Para reduzir o colesterol, principalmente o LDL, é importante manter um estilo de vida saudável com a inclusão de alguns hábitos na rotina:

  • Evitar o sedentarismo;
  • Evitar o consumo de alimentos gordurosos (frituras, queijos amarelos, margarinas, comidas congeladas, biscoitos recheados, embutidos etc.);
  • Preferir a ingestão de alimentos como frutas, verduras, legumes, cereais integrais;
  • Abandonar o cigarro.

Em alguns casos, no entanto, de maneira adicional à mudança do estilo de vida, é preciso incluir também o uso de estatinas na rotina.
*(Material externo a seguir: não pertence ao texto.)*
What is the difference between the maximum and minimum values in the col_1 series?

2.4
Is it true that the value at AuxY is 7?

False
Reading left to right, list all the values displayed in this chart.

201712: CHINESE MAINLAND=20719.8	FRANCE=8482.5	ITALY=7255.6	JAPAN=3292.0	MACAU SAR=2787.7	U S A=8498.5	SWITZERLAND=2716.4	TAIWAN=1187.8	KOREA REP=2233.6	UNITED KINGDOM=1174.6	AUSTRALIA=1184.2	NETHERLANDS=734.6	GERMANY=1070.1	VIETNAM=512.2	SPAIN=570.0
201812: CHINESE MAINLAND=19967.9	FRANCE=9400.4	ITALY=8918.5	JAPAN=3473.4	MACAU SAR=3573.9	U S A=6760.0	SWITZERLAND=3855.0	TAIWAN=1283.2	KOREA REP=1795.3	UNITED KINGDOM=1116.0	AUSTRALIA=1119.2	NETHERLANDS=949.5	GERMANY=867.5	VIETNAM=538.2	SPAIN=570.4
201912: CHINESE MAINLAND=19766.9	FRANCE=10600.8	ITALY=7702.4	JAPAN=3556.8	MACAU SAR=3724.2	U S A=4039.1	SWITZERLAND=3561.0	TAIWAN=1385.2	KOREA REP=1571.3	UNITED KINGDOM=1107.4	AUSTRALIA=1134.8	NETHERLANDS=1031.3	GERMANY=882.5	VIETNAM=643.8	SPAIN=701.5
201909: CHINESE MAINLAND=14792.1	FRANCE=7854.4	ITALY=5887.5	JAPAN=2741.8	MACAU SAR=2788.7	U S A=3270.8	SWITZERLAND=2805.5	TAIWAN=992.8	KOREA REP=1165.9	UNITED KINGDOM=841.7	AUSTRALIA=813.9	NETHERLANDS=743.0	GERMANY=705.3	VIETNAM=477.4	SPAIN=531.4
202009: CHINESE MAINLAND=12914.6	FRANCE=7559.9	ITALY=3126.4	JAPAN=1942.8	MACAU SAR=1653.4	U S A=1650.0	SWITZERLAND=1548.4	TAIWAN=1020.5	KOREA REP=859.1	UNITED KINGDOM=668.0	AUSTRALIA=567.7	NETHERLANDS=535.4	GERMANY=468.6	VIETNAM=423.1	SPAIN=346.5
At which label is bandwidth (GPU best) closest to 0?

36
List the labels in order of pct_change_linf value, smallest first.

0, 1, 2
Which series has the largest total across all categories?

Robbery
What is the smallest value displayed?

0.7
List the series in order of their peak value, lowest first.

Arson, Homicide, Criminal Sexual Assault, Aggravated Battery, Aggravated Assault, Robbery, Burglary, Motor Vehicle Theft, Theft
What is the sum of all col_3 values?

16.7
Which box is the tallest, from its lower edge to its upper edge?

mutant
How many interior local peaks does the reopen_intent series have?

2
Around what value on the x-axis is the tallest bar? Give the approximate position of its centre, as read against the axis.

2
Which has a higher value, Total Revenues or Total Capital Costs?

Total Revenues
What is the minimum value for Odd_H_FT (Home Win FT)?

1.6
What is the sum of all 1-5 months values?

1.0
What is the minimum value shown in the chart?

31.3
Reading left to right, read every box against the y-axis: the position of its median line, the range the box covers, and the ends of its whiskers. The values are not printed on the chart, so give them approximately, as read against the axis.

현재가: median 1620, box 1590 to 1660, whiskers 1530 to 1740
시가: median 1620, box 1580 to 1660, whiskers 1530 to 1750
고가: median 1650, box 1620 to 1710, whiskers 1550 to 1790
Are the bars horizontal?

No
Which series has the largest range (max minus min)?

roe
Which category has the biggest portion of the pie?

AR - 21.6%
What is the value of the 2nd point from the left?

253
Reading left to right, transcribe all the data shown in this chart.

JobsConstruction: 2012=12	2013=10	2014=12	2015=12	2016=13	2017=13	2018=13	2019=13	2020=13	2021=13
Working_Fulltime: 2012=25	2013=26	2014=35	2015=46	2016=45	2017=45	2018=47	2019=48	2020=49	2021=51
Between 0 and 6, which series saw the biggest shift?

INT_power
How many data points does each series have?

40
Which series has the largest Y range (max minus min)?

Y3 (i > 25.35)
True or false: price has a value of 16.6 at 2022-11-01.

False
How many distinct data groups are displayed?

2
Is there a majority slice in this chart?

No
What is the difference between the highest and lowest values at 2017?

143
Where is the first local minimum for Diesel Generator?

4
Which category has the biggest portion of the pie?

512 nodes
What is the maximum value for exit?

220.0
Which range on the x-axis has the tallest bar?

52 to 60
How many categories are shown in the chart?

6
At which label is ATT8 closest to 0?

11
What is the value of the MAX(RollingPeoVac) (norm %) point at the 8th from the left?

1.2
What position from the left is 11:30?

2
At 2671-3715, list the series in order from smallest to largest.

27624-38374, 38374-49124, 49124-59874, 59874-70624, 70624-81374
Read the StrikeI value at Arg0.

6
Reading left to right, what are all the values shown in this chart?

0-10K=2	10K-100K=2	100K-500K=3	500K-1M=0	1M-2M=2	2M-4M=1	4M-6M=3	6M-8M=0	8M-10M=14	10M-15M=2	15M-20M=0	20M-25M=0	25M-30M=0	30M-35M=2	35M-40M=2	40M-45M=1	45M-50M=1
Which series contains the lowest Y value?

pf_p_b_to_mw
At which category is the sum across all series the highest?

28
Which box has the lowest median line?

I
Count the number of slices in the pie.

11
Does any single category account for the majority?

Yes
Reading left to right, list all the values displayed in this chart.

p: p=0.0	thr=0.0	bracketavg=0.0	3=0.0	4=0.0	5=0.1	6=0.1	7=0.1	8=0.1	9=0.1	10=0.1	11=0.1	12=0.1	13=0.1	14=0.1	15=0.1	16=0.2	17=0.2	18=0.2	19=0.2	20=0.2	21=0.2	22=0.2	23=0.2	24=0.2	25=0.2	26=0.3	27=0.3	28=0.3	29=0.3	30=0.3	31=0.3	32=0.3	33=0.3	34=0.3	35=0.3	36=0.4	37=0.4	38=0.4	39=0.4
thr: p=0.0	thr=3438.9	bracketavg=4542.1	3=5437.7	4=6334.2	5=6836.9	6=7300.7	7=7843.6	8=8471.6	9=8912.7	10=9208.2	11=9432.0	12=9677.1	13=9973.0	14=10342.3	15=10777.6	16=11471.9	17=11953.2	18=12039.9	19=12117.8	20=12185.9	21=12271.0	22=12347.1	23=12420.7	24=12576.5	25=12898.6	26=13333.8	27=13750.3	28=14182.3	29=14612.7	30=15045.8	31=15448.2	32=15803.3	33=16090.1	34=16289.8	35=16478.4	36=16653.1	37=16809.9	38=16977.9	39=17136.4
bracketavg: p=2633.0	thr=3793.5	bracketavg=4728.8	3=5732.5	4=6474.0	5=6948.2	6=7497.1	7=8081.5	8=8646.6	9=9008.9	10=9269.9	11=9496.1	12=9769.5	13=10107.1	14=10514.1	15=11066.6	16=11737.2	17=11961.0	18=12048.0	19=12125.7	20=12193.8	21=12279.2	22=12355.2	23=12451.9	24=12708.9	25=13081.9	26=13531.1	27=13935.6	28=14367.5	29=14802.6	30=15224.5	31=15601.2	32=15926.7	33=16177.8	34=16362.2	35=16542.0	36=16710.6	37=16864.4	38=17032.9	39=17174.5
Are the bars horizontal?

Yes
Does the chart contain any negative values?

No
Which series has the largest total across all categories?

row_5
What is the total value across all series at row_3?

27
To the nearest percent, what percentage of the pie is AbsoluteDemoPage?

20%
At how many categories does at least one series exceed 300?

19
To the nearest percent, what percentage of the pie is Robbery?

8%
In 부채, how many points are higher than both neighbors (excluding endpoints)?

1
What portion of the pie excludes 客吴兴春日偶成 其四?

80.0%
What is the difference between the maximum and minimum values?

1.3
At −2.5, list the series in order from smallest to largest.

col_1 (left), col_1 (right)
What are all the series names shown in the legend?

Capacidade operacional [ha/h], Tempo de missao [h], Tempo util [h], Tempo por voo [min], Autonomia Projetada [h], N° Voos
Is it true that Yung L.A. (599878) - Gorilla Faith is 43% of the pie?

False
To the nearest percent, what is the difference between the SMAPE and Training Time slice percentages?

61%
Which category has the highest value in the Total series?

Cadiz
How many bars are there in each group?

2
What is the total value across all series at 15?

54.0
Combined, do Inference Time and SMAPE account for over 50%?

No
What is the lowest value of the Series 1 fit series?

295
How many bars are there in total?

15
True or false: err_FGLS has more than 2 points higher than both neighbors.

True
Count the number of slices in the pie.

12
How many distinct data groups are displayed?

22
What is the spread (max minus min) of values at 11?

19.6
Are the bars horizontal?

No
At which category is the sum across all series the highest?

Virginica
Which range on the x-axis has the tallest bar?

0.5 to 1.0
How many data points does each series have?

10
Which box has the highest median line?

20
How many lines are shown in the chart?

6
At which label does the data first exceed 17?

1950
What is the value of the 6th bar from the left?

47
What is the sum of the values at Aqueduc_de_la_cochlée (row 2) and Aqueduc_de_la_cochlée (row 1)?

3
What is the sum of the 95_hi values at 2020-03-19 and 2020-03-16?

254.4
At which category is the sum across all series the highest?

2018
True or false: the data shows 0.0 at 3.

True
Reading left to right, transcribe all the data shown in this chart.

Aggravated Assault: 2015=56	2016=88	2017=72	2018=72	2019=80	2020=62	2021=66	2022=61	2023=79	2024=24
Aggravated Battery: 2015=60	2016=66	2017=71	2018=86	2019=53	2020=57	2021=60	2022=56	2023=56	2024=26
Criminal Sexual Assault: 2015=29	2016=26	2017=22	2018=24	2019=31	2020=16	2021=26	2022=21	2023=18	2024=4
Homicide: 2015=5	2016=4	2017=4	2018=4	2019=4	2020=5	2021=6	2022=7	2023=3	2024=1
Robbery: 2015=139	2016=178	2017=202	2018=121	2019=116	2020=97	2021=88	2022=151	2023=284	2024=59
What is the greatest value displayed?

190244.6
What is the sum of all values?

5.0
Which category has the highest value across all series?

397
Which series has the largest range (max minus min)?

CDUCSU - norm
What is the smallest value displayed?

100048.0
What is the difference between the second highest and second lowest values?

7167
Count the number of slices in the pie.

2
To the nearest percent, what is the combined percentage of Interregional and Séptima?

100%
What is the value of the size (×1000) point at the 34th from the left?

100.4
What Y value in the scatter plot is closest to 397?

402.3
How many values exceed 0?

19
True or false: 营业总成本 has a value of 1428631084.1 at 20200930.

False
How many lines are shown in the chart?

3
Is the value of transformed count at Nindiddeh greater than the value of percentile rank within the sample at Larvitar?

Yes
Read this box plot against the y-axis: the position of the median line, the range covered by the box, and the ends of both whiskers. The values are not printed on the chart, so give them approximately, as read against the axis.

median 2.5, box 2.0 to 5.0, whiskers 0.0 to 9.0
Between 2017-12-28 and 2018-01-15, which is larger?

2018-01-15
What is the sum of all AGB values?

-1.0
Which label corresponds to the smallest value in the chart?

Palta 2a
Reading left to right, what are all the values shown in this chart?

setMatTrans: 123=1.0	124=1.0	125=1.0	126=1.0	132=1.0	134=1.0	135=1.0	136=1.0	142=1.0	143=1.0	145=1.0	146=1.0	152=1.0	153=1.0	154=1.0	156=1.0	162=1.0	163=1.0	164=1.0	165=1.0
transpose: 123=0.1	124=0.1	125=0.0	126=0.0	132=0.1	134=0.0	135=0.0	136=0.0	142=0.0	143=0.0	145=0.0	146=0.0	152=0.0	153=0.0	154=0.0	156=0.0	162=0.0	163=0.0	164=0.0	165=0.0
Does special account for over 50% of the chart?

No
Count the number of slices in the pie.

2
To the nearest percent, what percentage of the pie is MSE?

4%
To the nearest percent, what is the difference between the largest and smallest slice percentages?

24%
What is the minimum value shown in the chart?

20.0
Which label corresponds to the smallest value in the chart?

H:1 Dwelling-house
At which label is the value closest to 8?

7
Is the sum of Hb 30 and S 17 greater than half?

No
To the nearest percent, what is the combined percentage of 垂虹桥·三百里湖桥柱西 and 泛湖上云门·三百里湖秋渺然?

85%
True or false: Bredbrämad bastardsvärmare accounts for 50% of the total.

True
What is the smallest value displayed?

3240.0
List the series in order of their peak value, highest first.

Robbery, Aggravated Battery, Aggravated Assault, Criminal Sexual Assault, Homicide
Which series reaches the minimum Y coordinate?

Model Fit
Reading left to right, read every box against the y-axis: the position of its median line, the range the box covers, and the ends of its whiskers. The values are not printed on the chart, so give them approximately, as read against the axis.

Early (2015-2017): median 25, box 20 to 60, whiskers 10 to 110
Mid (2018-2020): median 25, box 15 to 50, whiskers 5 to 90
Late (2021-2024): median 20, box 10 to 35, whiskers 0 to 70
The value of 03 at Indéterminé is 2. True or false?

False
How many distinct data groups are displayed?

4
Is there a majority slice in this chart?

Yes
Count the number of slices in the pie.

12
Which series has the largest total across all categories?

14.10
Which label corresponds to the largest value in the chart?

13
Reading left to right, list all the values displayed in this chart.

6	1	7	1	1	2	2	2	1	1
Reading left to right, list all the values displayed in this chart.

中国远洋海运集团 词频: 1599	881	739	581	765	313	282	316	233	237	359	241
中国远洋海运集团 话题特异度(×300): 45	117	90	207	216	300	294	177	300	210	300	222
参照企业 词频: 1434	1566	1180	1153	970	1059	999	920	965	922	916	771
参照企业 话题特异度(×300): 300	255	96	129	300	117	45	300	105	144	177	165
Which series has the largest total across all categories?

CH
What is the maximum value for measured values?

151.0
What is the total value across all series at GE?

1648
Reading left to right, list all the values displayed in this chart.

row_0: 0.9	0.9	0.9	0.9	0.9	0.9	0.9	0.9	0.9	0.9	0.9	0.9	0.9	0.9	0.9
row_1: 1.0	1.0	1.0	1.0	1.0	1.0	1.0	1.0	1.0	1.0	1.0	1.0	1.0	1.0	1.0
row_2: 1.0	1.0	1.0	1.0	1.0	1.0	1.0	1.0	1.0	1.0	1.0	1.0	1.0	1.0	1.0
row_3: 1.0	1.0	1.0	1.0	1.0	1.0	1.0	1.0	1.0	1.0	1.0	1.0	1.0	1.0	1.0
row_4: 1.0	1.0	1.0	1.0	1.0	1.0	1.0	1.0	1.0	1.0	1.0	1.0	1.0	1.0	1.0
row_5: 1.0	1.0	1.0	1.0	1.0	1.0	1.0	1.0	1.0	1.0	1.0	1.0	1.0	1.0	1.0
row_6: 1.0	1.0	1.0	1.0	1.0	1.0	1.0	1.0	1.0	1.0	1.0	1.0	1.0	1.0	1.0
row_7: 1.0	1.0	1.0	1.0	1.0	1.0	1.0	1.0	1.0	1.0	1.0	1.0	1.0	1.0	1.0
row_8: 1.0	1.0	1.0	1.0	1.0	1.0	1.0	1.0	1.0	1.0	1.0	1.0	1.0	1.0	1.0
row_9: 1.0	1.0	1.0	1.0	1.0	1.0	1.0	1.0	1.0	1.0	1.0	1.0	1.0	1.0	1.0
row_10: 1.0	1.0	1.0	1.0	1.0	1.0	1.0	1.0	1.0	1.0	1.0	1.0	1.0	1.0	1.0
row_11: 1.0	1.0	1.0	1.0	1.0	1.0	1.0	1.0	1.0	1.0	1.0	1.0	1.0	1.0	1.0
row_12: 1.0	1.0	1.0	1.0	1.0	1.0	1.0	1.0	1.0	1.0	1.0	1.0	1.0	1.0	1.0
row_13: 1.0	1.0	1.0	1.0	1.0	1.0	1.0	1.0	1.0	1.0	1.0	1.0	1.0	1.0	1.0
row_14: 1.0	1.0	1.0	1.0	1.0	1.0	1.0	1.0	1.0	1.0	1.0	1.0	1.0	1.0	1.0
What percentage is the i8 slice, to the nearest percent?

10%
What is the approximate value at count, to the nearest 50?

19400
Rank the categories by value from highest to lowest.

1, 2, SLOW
Esse é um tipo de medicamento que atua no controle do colesterol, principalmente quando ele não está associado apenas ao estilo de vida, mas também a causas genéticas, como é o caso da hipercolesterolemia familiar.

Consequências do descontrole do colesterol

É importante saber que, embora o colesterol esteja bastante associado ao estilo de vida, isso não significa dizer que ele está ligado necessariamente ao sobrepeso. Ou seja, pessoas magras também podem ter colesterol alto. E como consequência desse excesso de colesterol ruim no organismo, elas estão igualmente mais suscetíveis a desenvolverem doenças cardiovasculares, como infarto ou AVC (acidente vascular cerebral), síndrome coronariana aguda, angina e trombose.

Essas doenças são decorrentes, nesse caso, da formação das placas de ateroma (gordura) nas artérias. Portanto, quanto antes for iniciado o acompanhamento e tratamento, se necessário, menor a chance de ocorrência das doenças.

A recomendação da Sociedade Brasileira de Endocrinologia e Metabologia é de que a dosagem do colesterol seja feita já a partir dos 10 anos de idade.